Problem: popular men's magazine is losing readers.
Solution by Innovation: re-think the product's content and expose (pun intended) an unusual generational icon to it's target demographic to regain the attention of their readers.
Playboy magazine has been seeing a decline in readers as the magazine industry as a whole is decreasing steadily. In an effort to re-attract readers and continue evolving with it's audience, this month's edition of Playboy features popular cartoon character Marge Simpson from the long-time running animated TV show "The Simpsons."

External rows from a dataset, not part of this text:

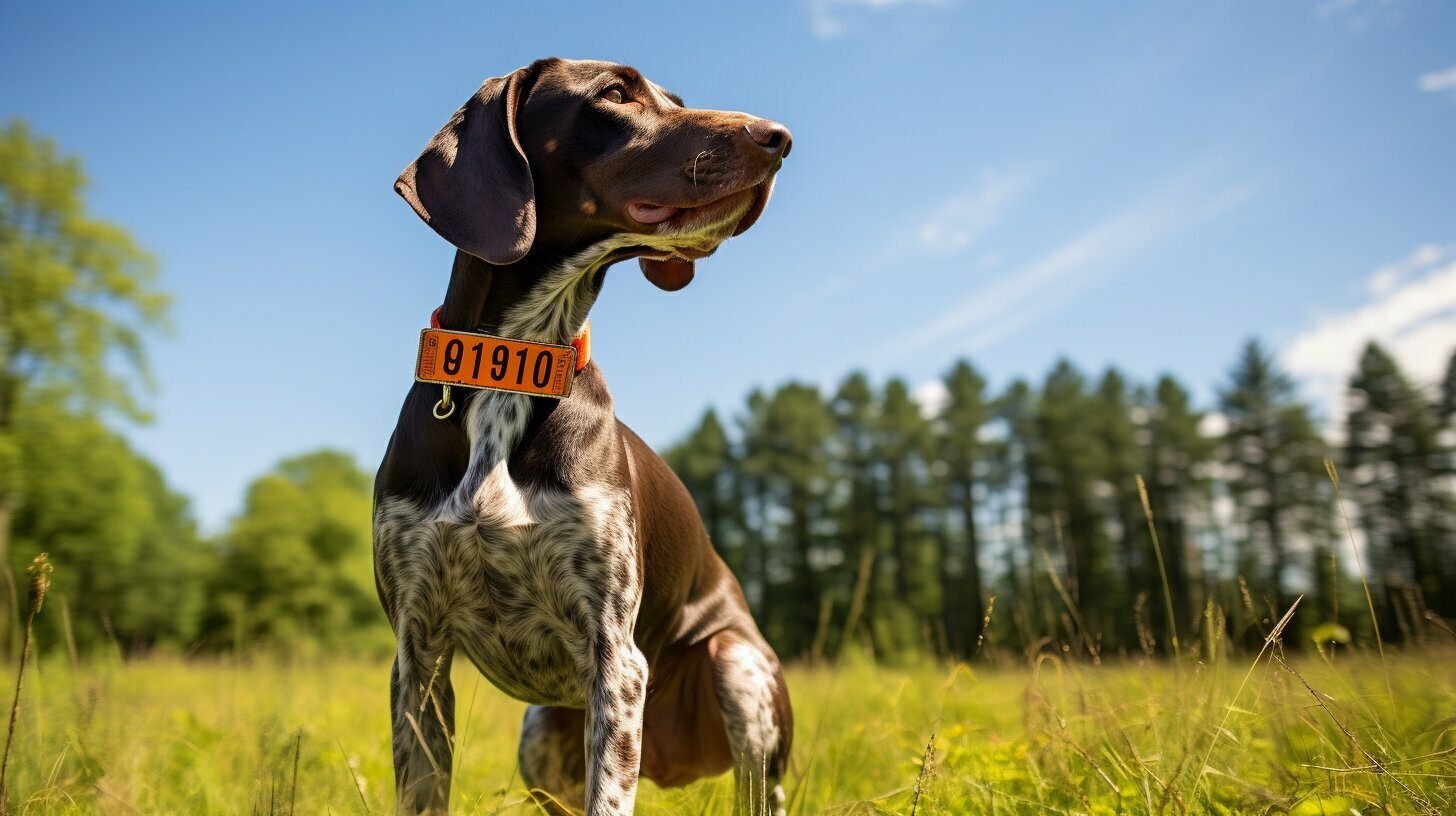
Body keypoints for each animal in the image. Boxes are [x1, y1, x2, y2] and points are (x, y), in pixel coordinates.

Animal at [369, 59, 792, 816]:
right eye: (616, 94)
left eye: (676, 99)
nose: (779, 137)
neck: (516, 366)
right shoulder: (418, 655)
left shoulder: (616, 657)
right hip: (540, 733)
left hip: (737, 674)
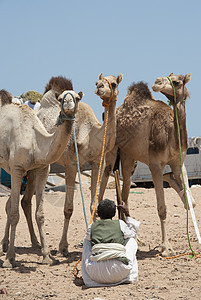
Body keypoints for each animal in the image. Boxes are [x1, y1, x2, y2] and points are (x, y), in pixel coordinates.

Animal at [0, 87, 83, 268]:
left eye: (77, 97)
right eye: (60, 98)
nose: (68, 103)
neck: (35, 141)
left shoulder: (42, 169)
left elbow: (40, 214)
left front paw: (46, 256)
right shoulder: (17, 169)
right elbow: (15, 213)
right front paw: (9, 259)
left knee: (13, 204)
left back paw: (9, 243)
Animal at [98, 72, 196, 255]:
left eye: (176, 81)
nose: (157, 82)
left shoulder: (178, 162)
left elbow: (190, 202)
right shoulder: (155, 164)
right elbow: (162, 208)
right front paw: (166, 247)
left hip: (129, 157)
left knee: (125, 193)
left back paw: (136, 238)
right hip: (112, 149)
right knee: (105, 177)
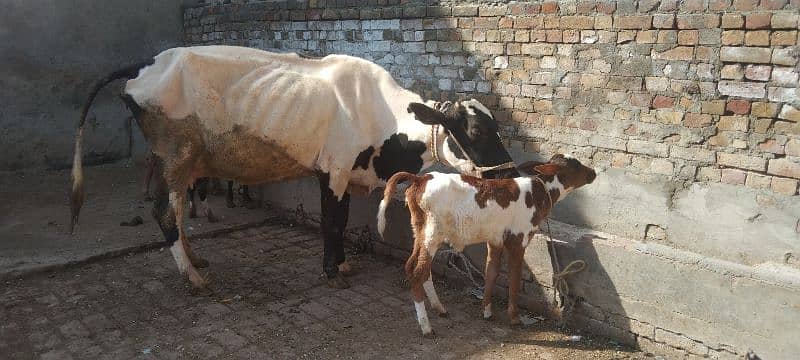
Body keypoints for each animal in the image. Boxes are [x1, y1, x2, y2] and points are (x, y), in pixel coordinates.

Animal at [69, 46, 520, 290]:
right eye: (477, 130)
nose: (505, 174)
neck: (382, 116)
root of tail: (148, 62)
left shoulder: (344, 175)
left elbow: (341, 220)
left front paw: (341, 263)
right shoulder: (333, 171)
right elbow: (332, 222)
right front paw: (332, 270)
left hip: (186, 161)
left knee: (178, 213)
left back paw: (196, 261)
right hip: (175, 156)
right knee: (165, 210)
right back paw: (193, 278)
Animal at [378, 153, 596, 336]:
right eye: (576, 165)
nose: (593, 172)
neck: (540, 192)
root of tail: (420, 178)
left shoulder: (495, 240)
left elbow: (491, 272)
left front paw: (487, 311)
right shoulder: (518, 241)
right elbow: (514, 279)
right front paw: (514, 318)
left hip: (420, 231)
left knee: (416, 268)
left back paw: (439, 308)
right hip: (433, 233)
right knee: (418, 272)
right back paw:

The success behind Playboy's product has always relied on shock value by offering readers a unique "insight" into the lives of celebrities and sex icons. Playboy has thought beyond its typical subject matter and has shifted into relatively unknown territory: the sexual exploitation of a popular cartoon character. Their problem was a decline in attention to the print portion of their business, so their solution was to expand the content of their product and attract the attention of a television sitcom's audience that reached 7.6 million viewers last week (tvbythenumbers.com). "The Simpsons Movie," a feature-length film, was released in 2007 and earned an impressive $527 million worldwide (boxofficemojo.com). These numbers give Playboy an optimistic look into the environment in which they are releasing their most current product. Clearly, the demand for "The Simpsons" is very strong after 21 seasons on the air. Playboy is trying to grab the attention of a massive, well-established fan-base and is anticipating a positive turn in circulation as a result of this month's edition, known as "The Marge Simpson Cover."
Jimmy Jellinek, Playboy's editorial director, said "We knew Marge's pictorial would appeal to a large demographic. This cover and pictorial is just another example of how we're evolving our editorial content to continue to reach men in their 20s, and also maintain the elements of the magazine that have attracted readers for more than 50 years."
If this proves to be a smart move for Playboy resulting in an increase in magazine sales amidst a struggling print industry, then how can we, as innovators, use Playboy's example of evolving a product to appeal to a large, established demographic in order to keep our product alive?